(Saved data entries)
▬▬▬
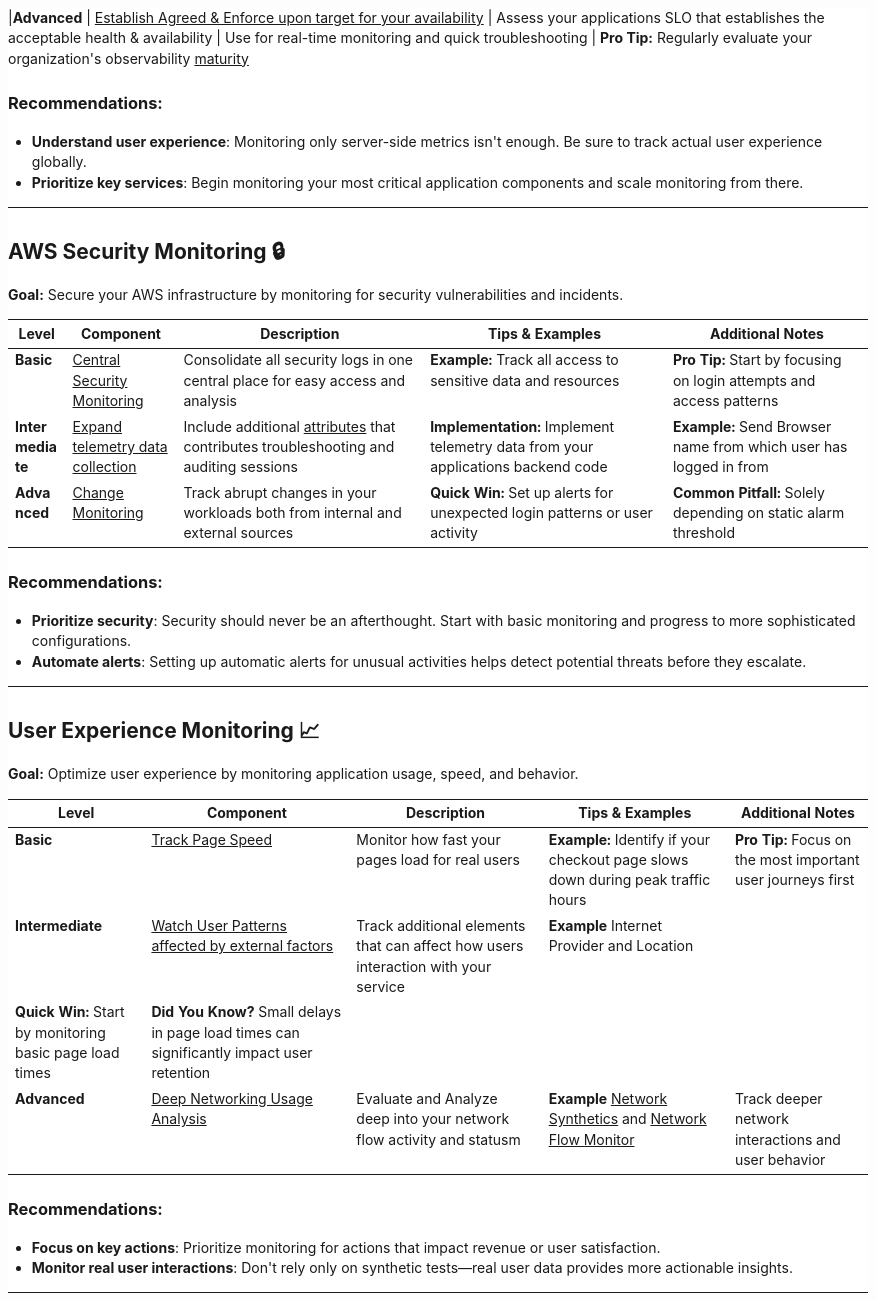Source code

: |**Advanced** | [Establish Agreed & Enforce upon target for your availability](https://aws-observability.github.io/observability-best-practices/tools/slos)     | Assess your applications SLO that establishes the acceptable health & availability | Use for real-time monitoring and quick troubleshooting |   **Pro Tip:** Regularly evaluate your organization's observability [maturity](https://aws-observability.github.io/observability-best-practices/guides/observability-maturity-model) 

### Recommendations:
- **Understand user experience**: Monitoring only server-side metrics isn't enough. Be sure to track actual user experience globally.
- **Prioritize key services**: Begin monitoring your most critical application components and scale monitoring from there.

---

## AWS Security Monitoring 🔒

**Goal:** Secure your AWS infrastructure by monitoring for security vulnerabilities and incidents.

| Level | Component              | Description                                                        | Tips & Examples                                               | Additional Notes                    |
|-------|------------------------|--------------------------------------------------------------------|---------------------------------------------------------------|-------------------------------------|
| **Basic** | [Central Security Monitoring](https://aws-observability.github.io/observability-best-practices/patterns/multiaccount) | Consolidate all security logs in one central place for easy access and analysis | **Example:** Track all access to sensitive data and resources | **Pro Tip:** Start by focusing on login attempts and access patterns |
| **Intermediate** | [Expand telemetry data collection](https://aws-observability.github.io/observability-best-practices/recipes/telemetry)  | Include additional [attributes](https://aws-observability.github.io/observability-best-practices/guides/containers/oss/ecs/best-practices-metrics-collection-1) that contributes troubleshooting and auditing sessions | **Implementation:** Implement telemetry data from your applications backend code | **Example:** Send Browser name from which user has logged in from                                    |
| **Advanced** | [Change Monitoring](https://aws-observability.github.io/observability-best-practices/recipes/anomaly-detection)          | Track abrupt changes in your workloads both from internal and external sources| **Quick Win:** Set up alerts for unexpected login patterns or user activity | **Common Pitfall:** Solely depending on static alarm threshold |

### Recommendations:
- **Prioritize security**: Security should never be an afterthought. Start with basic monitoring and progress to more sophisticated configurations.
- **Automate alerts**: Setting up automatic alerts for unusual activities helps detect potential threats before they escalate.

---

## User Experience Monitoring 📈

**Goal:** Optimize user experience by monitoring application usage, speed, and behavior.

| Level | Component              | Description                                                        | Tips & Examples                                               | Additional Notes                    |
|-------|------------------------|--------------------------------------------------------------------|---------------------------------------------------------------|-------------------------------------|
| **Basic** | [Track Page Speed](https://aws-observability.github.io/observability-best-practices/tools/rum)         | Monitor how fast your pages load for real users | **Example:** Identify if your checkout page slows down during peak traffic hours | **Pro Tip:** Focus on the most important user journeys first |
| **Intermediate** | [Watch User Patterns affected by external factors](https://aws-observability.github.io/observability-best-practices/tools/internet_monitor)       | Track additional elements that can affect how users interaction with your service  | **Example** Internet Provider and Location  
**Quick Win:** Start by monitoring basic page load times | **Did You Know?** Small delays in page load times can significantly impact user retention |
| **Advanced** | [Deep Networking Usage Analysis](https://aws-observability.github.io/observability-best-practices/recipes/infra)       | Evaluate and Analyze deep into your network flow activity and statusm | **Example** [Network Synthetics](https://docs.aws.amazon.com/AmazonCloudWatch/latest/monitoring/what-is-network-monitor.html) and [Network Flow Monitor](https://docs.aws.amazon.com/AmazonCloudWatch/latest/monitoring/CloudWatch-NetworkFlowMonitor.html) | Track deeper network interactions and user behavior |

### Recommendations:
- **Focus on key actions**: Prioritize monitoring for actions that impact revenue or user satisfaction.
- **Monitor real user interactions**: Don't rely only on synthetic tests—real user data provides more actionable insights.

---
▬▬▬
_REQUIREMENT_.
Only a word-for-word repetition of the lines from the one containing "- **Focus on" to the final line of the data above counts as the answer.

_EXERCISE OUTPUT_.
- **Focus on key actions**: Prioritize monitoring for actions that impact revenue or user satisfaction.
- **Monitor real user interactions**: Don't rely only on synthetic tests—real user data provides more actionable insights.

---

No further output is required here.